[Stored data entries]
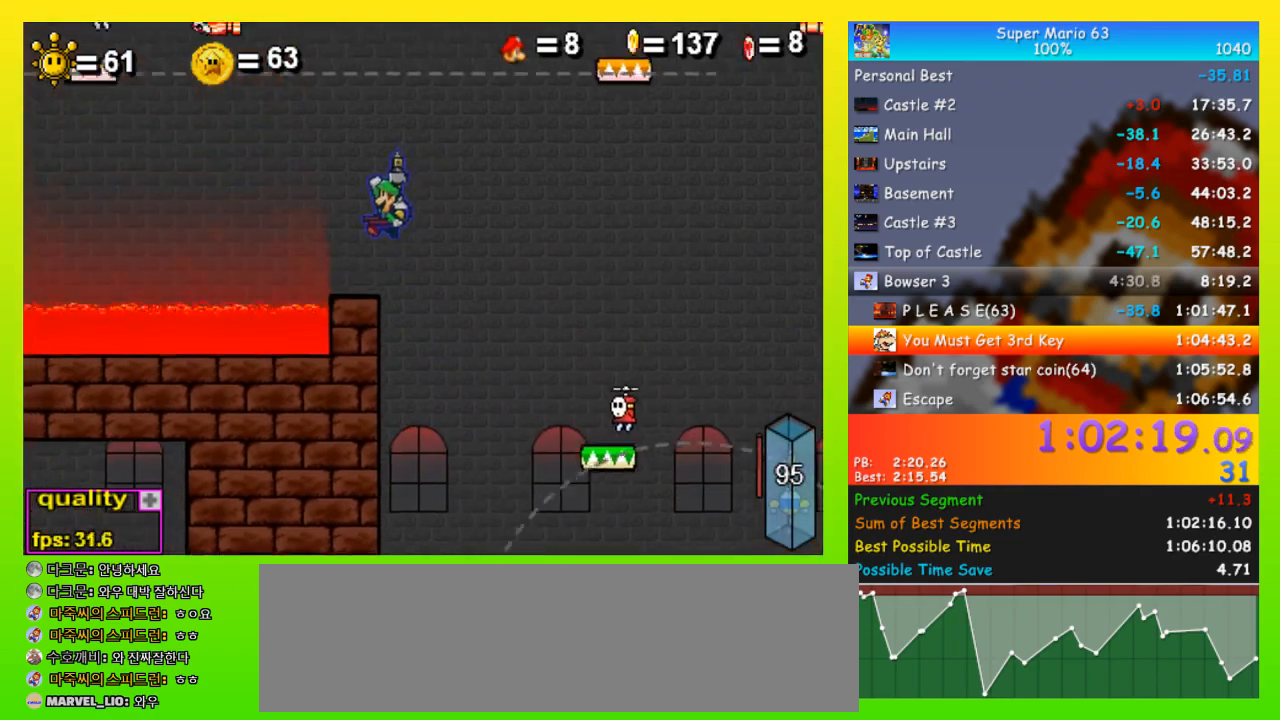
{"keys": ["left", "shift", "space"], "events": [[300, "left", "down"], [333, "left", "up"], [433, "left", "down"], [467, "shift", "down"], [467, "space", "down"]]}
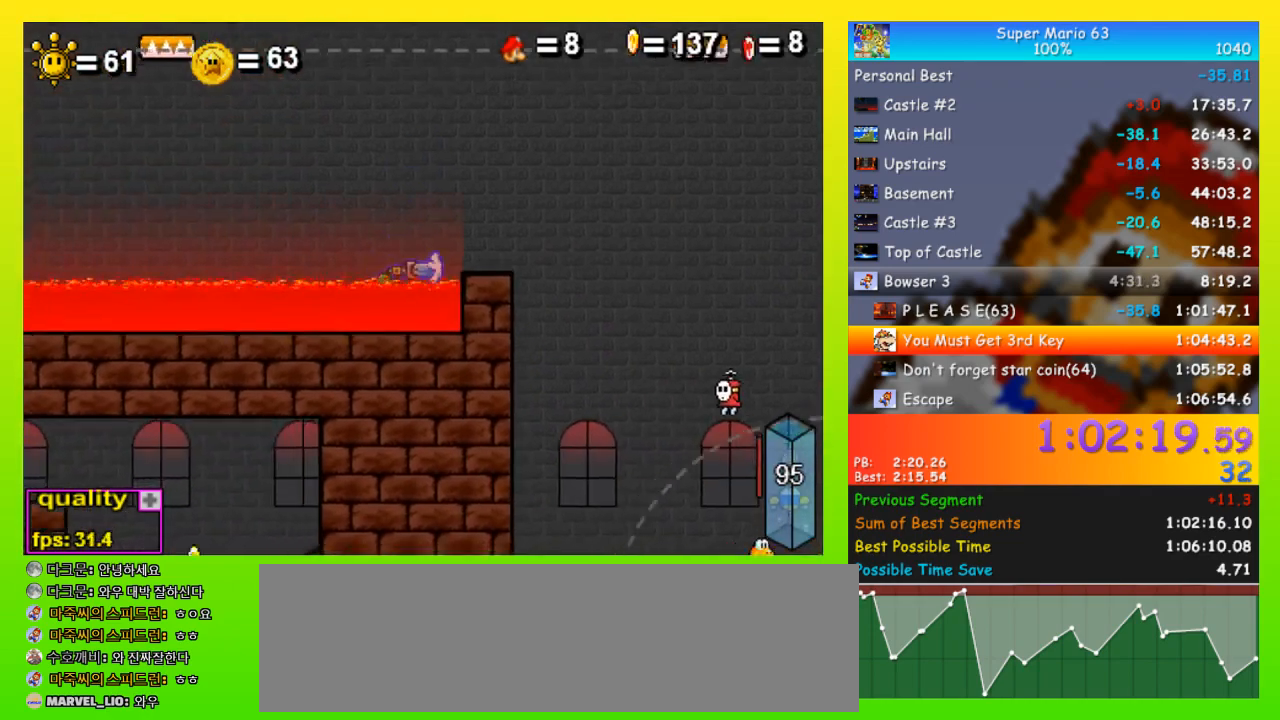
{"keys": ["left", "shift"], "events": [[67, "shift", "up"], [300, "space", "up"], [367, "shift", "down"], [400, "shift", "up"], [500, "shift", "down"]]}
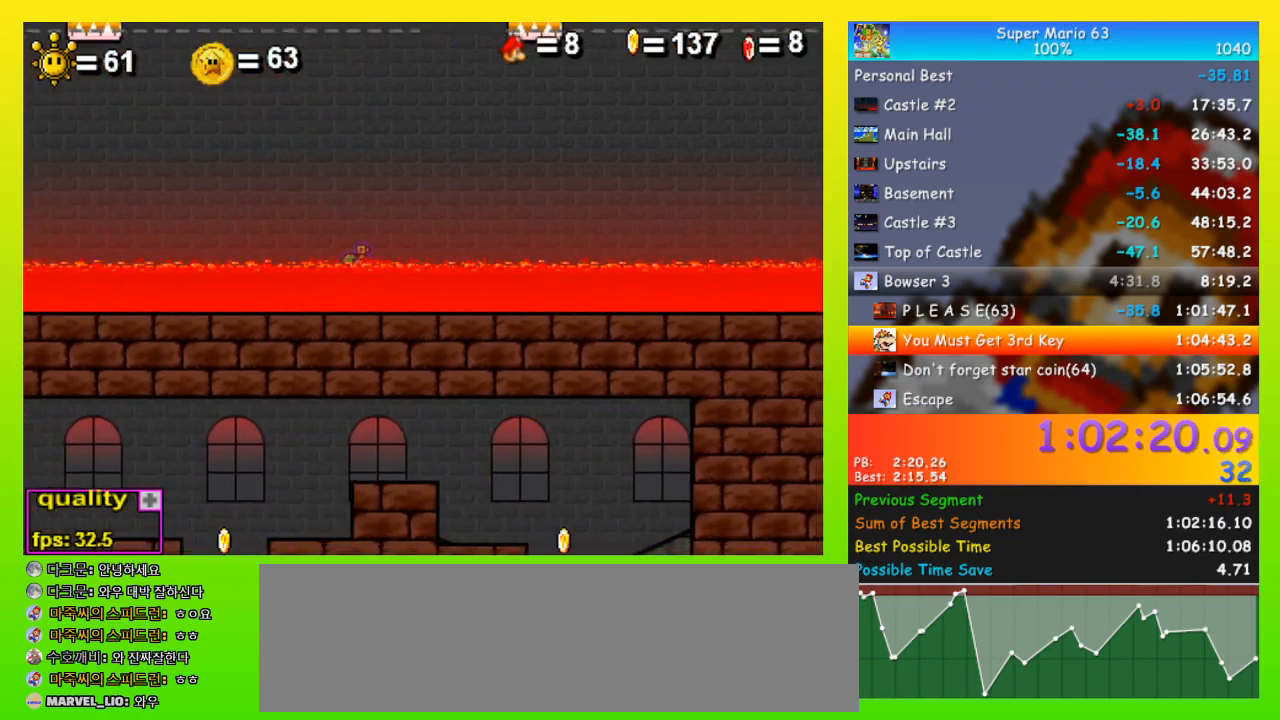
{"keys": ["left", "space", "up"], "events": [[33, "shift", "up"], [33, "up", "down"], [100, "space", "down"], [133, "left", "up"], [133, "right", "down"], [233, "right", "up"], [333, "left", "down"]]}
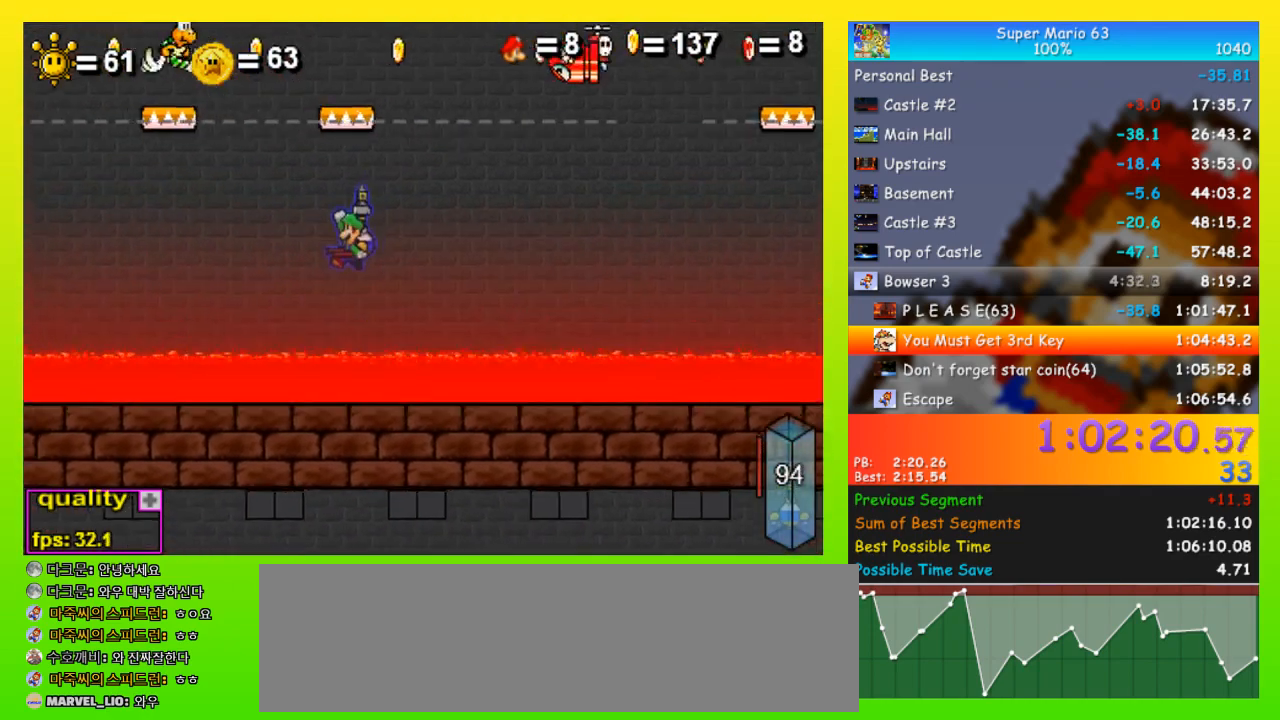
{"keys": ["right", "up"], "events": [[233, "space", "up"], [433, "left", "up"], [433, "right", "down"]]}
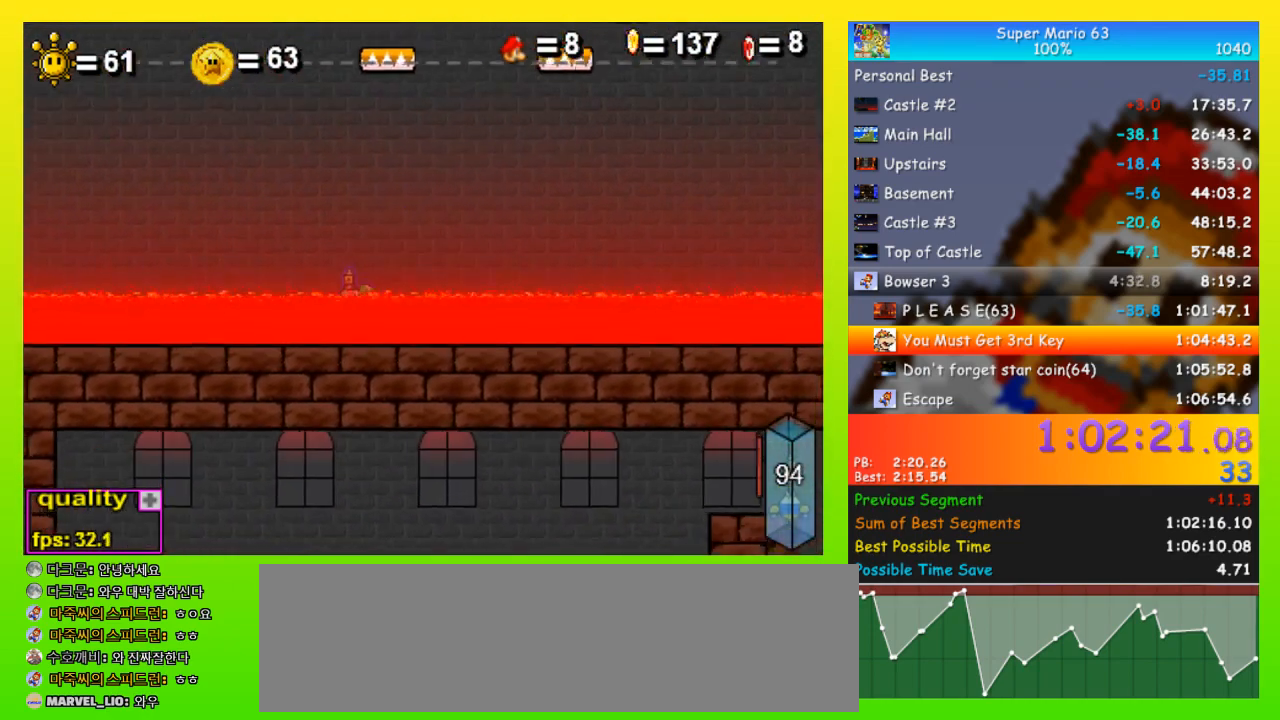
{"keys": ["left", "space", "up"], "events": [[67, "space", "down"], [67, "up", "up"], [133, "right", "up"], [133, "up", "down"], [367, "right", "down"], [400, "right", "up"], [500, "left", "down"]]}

• [WHAT IS REQUIRED]: From the data above, show each line that contains "shift".

• [RESPONSE FOR THIS EXERCISE]:
{"keys": ["left", "shift", "space"], "events": [[300, "left", "down"], [333, "left", "up"], [433, "left", "down"], [467, "shift", "down"], [467, "space", "down"]]}
{"keys": ["left", "shift"], "events": [[67, "shift", "up"], [300, "space", "up"], [367, "shift", "down"], [400, "shift", "up"], [500, "shift", "down"]]}
{"keys": ["left", "space", "up"], "events": [[33, "shift", "up"], [33, "up", "down"], [100, "space", "down"], [133, "left", "up"], [133, "right", "down"], [233, "right", "up"], [333, "left", "down"]]}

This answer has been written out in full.